– Вот черт! – воскликнула она. – Оказывается, они в Голливуде привязывают собак колбасой.

Потом спросила, поеду ли я жить с ней в Америке.

– Естественно, – ответил я.

Контракт был подписан.

Только тогда Брижит поняла все, что ее ожидало. Много денег, конечно, слава в кинокоролевстве, но также необходимость жить в новой, не похожей на Францию стране, где не говорят по-французски. Ее охватила паника.

– Мне никогда не удастся там вырыть себе нору.
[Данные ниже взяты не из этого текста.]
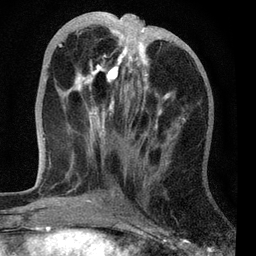
Breast MRI, one axial slice; slice 27 of 72 in the series (ordered by position); cropped to one breast; dynamic contrast-enhanced series, time point 2 of 7 at this slice position (early post-contrast); 3 T; TE 2.2 ms, TR 6.1 ms; 256 × 256 image matrix, field of view 140 × 140 mm. Female patient.
Outlined on this slice (semi-automatic segmentation, software-assisted and operator-edited):
- enhancing-tissue mask used for the functional tumour volume (all voxels passing the contrast-enhancement thresholds inside the analysis volume; usually the tumour): bounding box [x1, y1, x2, y2] px = [44, 21, 172, 139]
Вырыть нору означало создать на новом месте привычную обстановку. Изгнанные из своего логова лиса или заяц обречены, коли не найдут новую нору. То же самое относилось и к ней самой.

Она проплакала целые ночи напролет в течение недели. Мне никак не удавалось ее успокоить.

– Если я уеду туда, я пропала и умру, если останусь здесь, против меня возбудят дело и придется всю жизнь платить неустойку.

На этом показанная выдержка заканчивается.